If man evolved from lower animals and lower animals lack the sort of rich imaginative tendencies that man has, does it not naturally follow that what we have is something superior to what they have? Does it not say that the ability to believe and the ability to imagine meanings and the tendency to see things for more than what they seem to be, is something that we gained through the marvelously complex system of evolution by natural selection? May it not be that we evolved to believe in God? And if we did, the question that follows inevitably is – WHY. Why did we evolve to believe in forces higher than ourselves? Why can’t we just live our lives like animals without wondering about our place in the universe?
I don’t have an answer. But I will not pretend that the question does not exist. So in order to show respect to the question, I will proceed to make some logical deductions.
Let us consider the human body to be a computer. It is a fascinating machine, capable of amazing feats. It boggles our minds. We grow curious and start exploring it. As time passes, our understanding of the computer grows better and better. We get to its very basics. We discover that it is made of metal and plastic. We go even deeper, down to the circuits. We find what makes the software work. We then sit content in the knowledge that our understanding of the computer is complete.

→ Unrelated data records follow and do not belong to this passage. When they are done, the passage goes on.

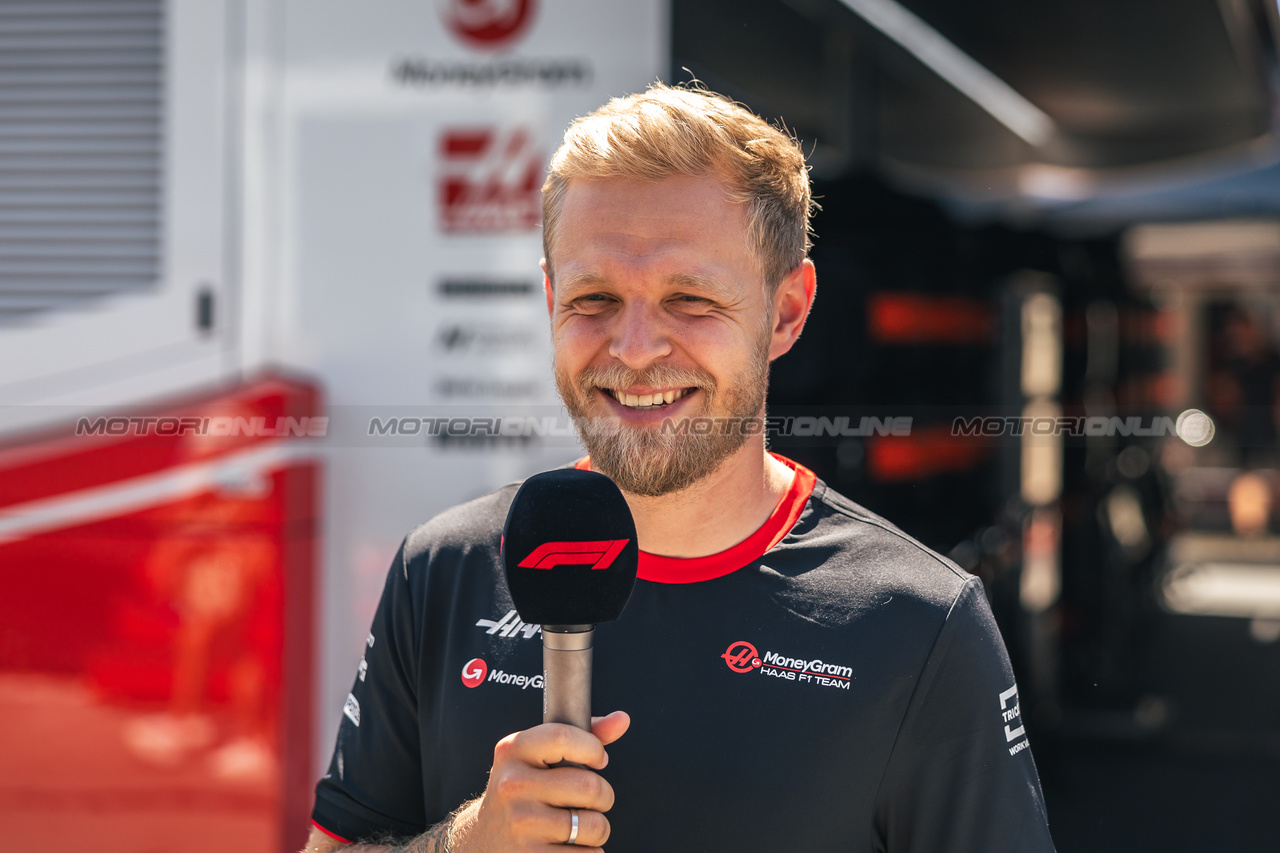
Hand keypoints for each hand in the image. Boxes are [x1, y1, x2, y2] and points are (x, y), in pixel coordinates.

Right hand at [450, 711, 629, 852]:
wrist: (483, 838)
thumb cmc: (522, 792)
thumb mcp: (537, 758)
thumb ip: (581, 737)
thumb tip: (621, 720)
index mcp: (514, 751)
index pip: (564, 736)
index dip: (593, 748)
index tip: (598, 760)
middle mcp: (513, 784)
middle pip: (590, 786)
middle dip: (603, 796)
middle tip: (591, 799)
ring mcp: (521, 822)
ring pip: (595, 825)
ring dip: (598, 828)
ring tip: (580, 825)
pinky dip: (590, 852)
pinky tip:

But what we conveniently ignore is (brace for impact) the why. Why is the computer there in the first place? Why is such amazing software installed on it & for what purpose? Ignore the question about who made the computer if you want to. What we should at least wonder about is why it exists at all.
This is, in fact, the single greatest philosophical question that has obsessed man since the beginning of time. Why does anything exist at all? What is the point of it? The name religion gives that reason, is God - Plain and Simple.
And the question is not as hopelessly unanswerable as it may seem. We have the computer and we know what it can do. We know that there is an operating system (the soul?) and a web browser on it (imagination?). Does it not naturally follow that there may be a web out there, waiting to be browsed? I mean, why would we be given an Internet Explorer if there were no Internet to explore?
I think the problem here lies with our temporal way of seeing things. Humans have very definitive ways of defining concepts like “beginning”, “end”, “creation” etc. And as we have learnt more, these definitions have been challenged and, in many cases, demolished. For example, our ideas about “up” and “down” disappeared the moment we ventured into the weightlessness of outer space. Could it not be that the limitations of time (as we understand it) do not apply to the force that created us? Why does God have to be something that came “before” us? After all, there are objects in the known universe that mock “time” all the time (black holes for example).
The other idea is to look at the God concept as something resembling music. Music, as we know it today, did not exist till humans came around. But we definitely did not create music. It has always been around. What we really did was perceive it in a way that none had done before.
Why can’t this be the way man “created” God? The force that made all things may have always been around. All man did (when he got around to being able to do so) was perceive him with a faculty only he possessed — Imagination.